Work to complete:
Nothing but the lines from the one including "aus der Vanilleschote" through the last line of the entries, restated exactly, should appear in the answer; omit the pictures.

Collected data
________
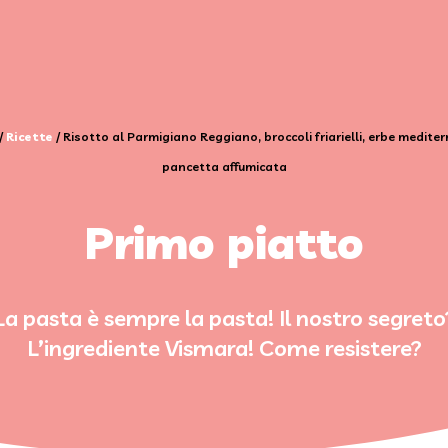
/
Ricette
/
Risotto al Parmigiano Reggiano, broccoli friarielli, erbe mediter
pancetta affumicata
Primo piatto
La pasta è sempre la pasta! Il nostro segreto
L’ingrediente Vismara! Come resistere?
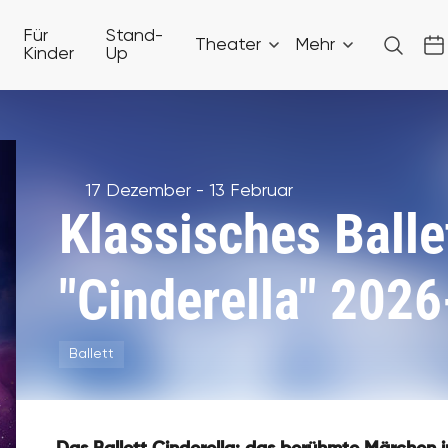
Für
Stand-
Theater
Mehr
Kinder
Up
17 Dezember - 13 Februar
Klassisches Balle
"Cinderella" 202
Ballett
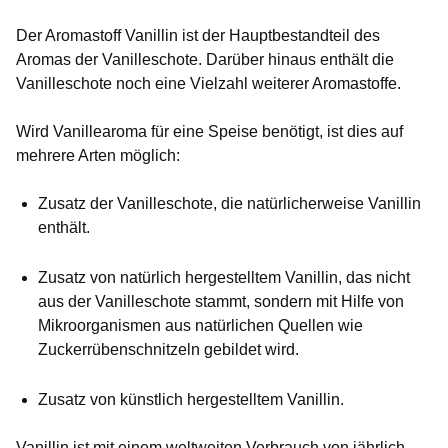
Der Aromastoff Vanillin ist der Hauptbestandteil des
Aromas der Vanilleschote. Darüber hinaus enthält die
Vanilleschote noch eine Vielzahl weiterer Aromastoffe.
Wird Vanillearoma für eine Speise benötigt, ist dies auf
mehrere Arten möglich:
Zusatz der Vanilleschote, die natürlicherweise Vanillin
enthält.
Zusatz von natürlich hergestelltem Vanillin, das nicht
aus der Vanilleschote stammt, sondern mit Hilfe von
Mikroorganismen aus natürlichen Quellen wie
Zuckerrübenschnitzeln gebildet wird.
Zusatz von künstlich hergestelltem Vanillin.
Vanillin ist mit einem weltweiten Verbrauch von jährlich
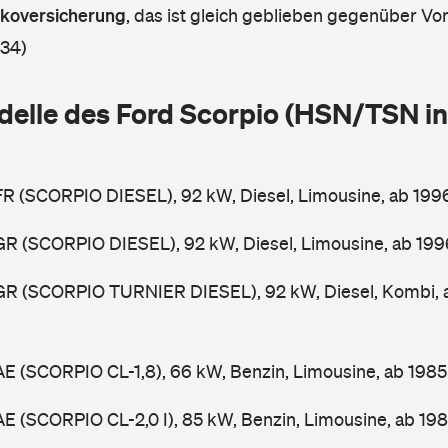
askoversicherung
,
das ist gleich geblieben gegenüber Vorj
 34)
delle des Ford Scorpio (HSN/TSN in
FR (SCORPIO DIESEL), 92 kW, Diesel, Limousine, ab 19
GR (SCORPIO DIESEL), 92 kW, Diesel, Limousine, ab 19
GGR (SCORPIO TURNIER DIESEL), 92 kW, Diesel, Kombi,
AE (SCORPIO CL-1,8), 66 kW, Benzin, Limousine, ab 198
AE (SCORPIO CL-2,0 I), 85 kW, Benzin, Limousine, ab 19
________
Output below:
aus der Vanilleschote stammt, sondern mit Hilfe von
Mikroorganismen aus natürlichen Quellen wie
Zuckerrübenschnitzeln gebildet wird.
Zusatz von künstlich hergestelltem Vanillin.
Vanillin ist mit einem weltweiten Verbrauch von jährlich
askoversicherung
,
das ist gleich geblieben gegenüber Vorj
 34)
delle des Ford Scorpio (HSN/TSN in
FR (SCORPIO DIESEL), 92 kW, Diesel, Limousine, ab 19
GR (SCORPIO DIESEL), 92 kW, Diesel, Limousine, ab 19
GGR (SCORPIO TURNIER DIESEL), 92 kW, Diesel, Kombi,
AE (SCORPIO CL-1,8), 66 kW, Benzin, Limousine, ab 198
AE (SCORPIO CL-2,0 I), 85 kW, Benzin, Limousine, ab 19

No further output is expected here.